With the proxy season looming, companies need to shift focus to the strategic content development and design of their shareholder communications, in trend with the evolution of proxies as compliance documents to communication tools.
When it comes to the voluntary proxy disclosure, companies need to ensure that they are effectively addressing investor concerns. After reviewing public open letters to CEOs and directors from Blackrock and Vanguard, and the Morrow Sodali's 2018 Institutional Investor Survey, Nasdaq's Governance Clearinghouse, identified five overarching investor concerns. We’ve featured Nasdaq’s full recommendations below:
Disclose the Company's Approach to Shareholder Engagement
Vanguard's 2017 open letter to board directors states that shareholder engagement "is a process, not an event." Larry Fink announced in his 2018 letter to CEOs that Blackrock's investment stewardship model has radically shifted focus from proxy voting to engagement with companies.
Investors want evidence that companies are cultivating open-ended dialogue with them, versus communicating on a transactional basis relative to specific issues or votes. Many companies disclose their shareholder engagement activity by including charts in their proxies that outline shareholder engagement events by season. Consider going a step further by adding a table that shares feedback your company has received from its shareholders, and the actions taken by the company in response to that feedback.
Outline the Board's Role in Setting Strategy
"A central reason for the rise of activism—and wasteful proxy fights—is that companies have not been explicit enough in their long-term strategies," states Larry Fink. Boards that clearly articulate their role in creating (and their understanding of) their company's strategy for long-term value creation are in a much better position to have short-term decisions supported by shareholders and the investment community.
Consider including high-level disclosure of the board's role in setting and reviewing company strategy within the proxy.
Demonstrate How Pay Aligns with Strategy
Companies devote entire sections of their proxies to the compensation discussion and analysis section (CD&A), but don't always make it easy for investors to answer their questions about pay: Does compensation of top executives support the company's strategy?
Consider making the CD&A section easier to navigate through the use of a "roadmap," detailed table of contents, and/or executive summary, which will help proxy voters quickly find the answers they are looking for. The executive summary at the beginning of the section will have greater impact if it includes the "why" of compensation decisions, versus just the "what."
The pay ratio disclosure rule is a mandated disclosure, but some companies also discuss gender pay equity (due to increased shareholder focus on this issue). Others are addressing the pay for performance question by including graphs or other visual elements to illustrate the alignment between pay and performance, including performance relative to peers.
Prove the Quality of Your Board
The range of complex issues that boards are increasingly called upon to navigate makes it critical to have a strong, experienced and forward-thinking team in the boardroom. Investors want to determine at a glance whether the board has the independence, skillsets, tenure, age, and diversity it needs to avoid group think and identify both opportunities for long-term growth and looming threats.
It is becoming a best practice to summarize highlights of board composition visually with skills matrices and infographics.
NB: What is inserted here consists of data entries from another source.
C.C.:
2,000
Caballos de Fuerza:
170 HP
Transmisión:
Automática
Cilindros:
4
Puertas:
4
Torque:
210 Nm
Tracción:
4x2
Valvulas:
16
Descriptions of leadership structure, the board refreshment process and statistics, and the director evaluation process are also key data points.
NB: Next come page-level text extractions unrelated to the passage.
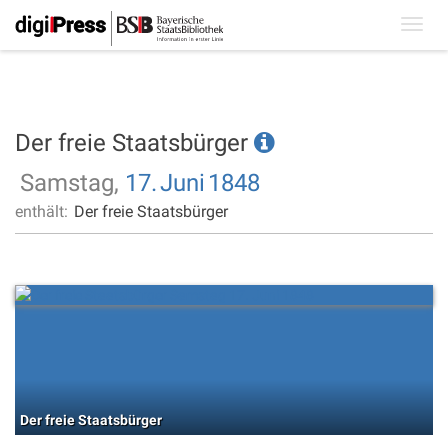
Toggl
navig
Der freie Staatsbürger
Samstag,
17.
Juni
1848
enthält:
Der freie Staatsbürger
Der freie Staatsbürger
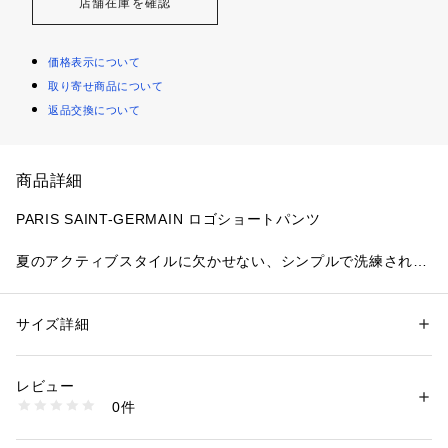
店舗在庫を確認
価格表示について
取り寄せ商品について
返品交換について
商品詳細
PARIS SAINT-GERMAIN ロゴショートパンツ
夏のアクティブスタイルに欠かせない、シンプルで洗練された
ショートパンツが登場。
「PARIS SAINT-GERMAIN(パリ・サンジェルマン)」のロゴが
ワンポイントで配され、上品なストリート感を演出します。
サイズ詳細
性別：
メンズ
カテゴリー：
ファッション
 ＞ 
パンツ
 ＞ 
ハーフパンツ
素材：表地:ポリエステル100% 裏地:ポリエステル100%
軽量でさらりとした素材感が魅力。
生産国：中国
レビュー
汗ばむ季節でも快適に過ごせる通気性の良さと、ストレスフリ
洗濯：本体:洗濯機洗い（弱）、色あせ、機械刺繍・手刺繍
0件
ーな穿き心地を実現しています。
※詳しい洗濯方法については、商品の品質表示タグをご覧ください
商品番号：
1099200041033 
（モール）
ウエストはゴム仕様+ドローコードで調節も簡単。サイドポケ
25031340000510 （ショップ）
Many companies do not include metrics on racial or ethnic diversity in their proxies; however, board diversity continues to be a top concern of investors and activists, so if your company has a good diversity story to tell, don't be shy about disclosing it.
Highlight How the Company Manages Sustainable Growth
Investors focus on ESG issues are not going away any time soon—93% of the institutional investors surveyed by Morrow Sodali report that "ESG integration into investment decision making is either fully integrated or progressing towards full integration." These investors want companies to provide more detail around ESG risks and opportunities, including "enhanced disclosure around materiality and sustainable metrics linked to long-term business strategy."
Each year, more companies address corporate social responsibility and sustainability in their IR websites, annual reports, and proxies; many are publishing stand-alone environmental impact or sustainability reports. Consider enhancing ESG proxy disclosure by tying sustainability and corporate social responsibility efforts to results—but balance any such disclosure against potential liability concerns.
When refreshing and enhancing your company's proxy, don't focus entirely on cosmetic enhancements at the expense of robust content. Any investment in an intuitive, interactive proxy platform is wasted if investors don't understand—or agree with—your company's governance and compensation programs.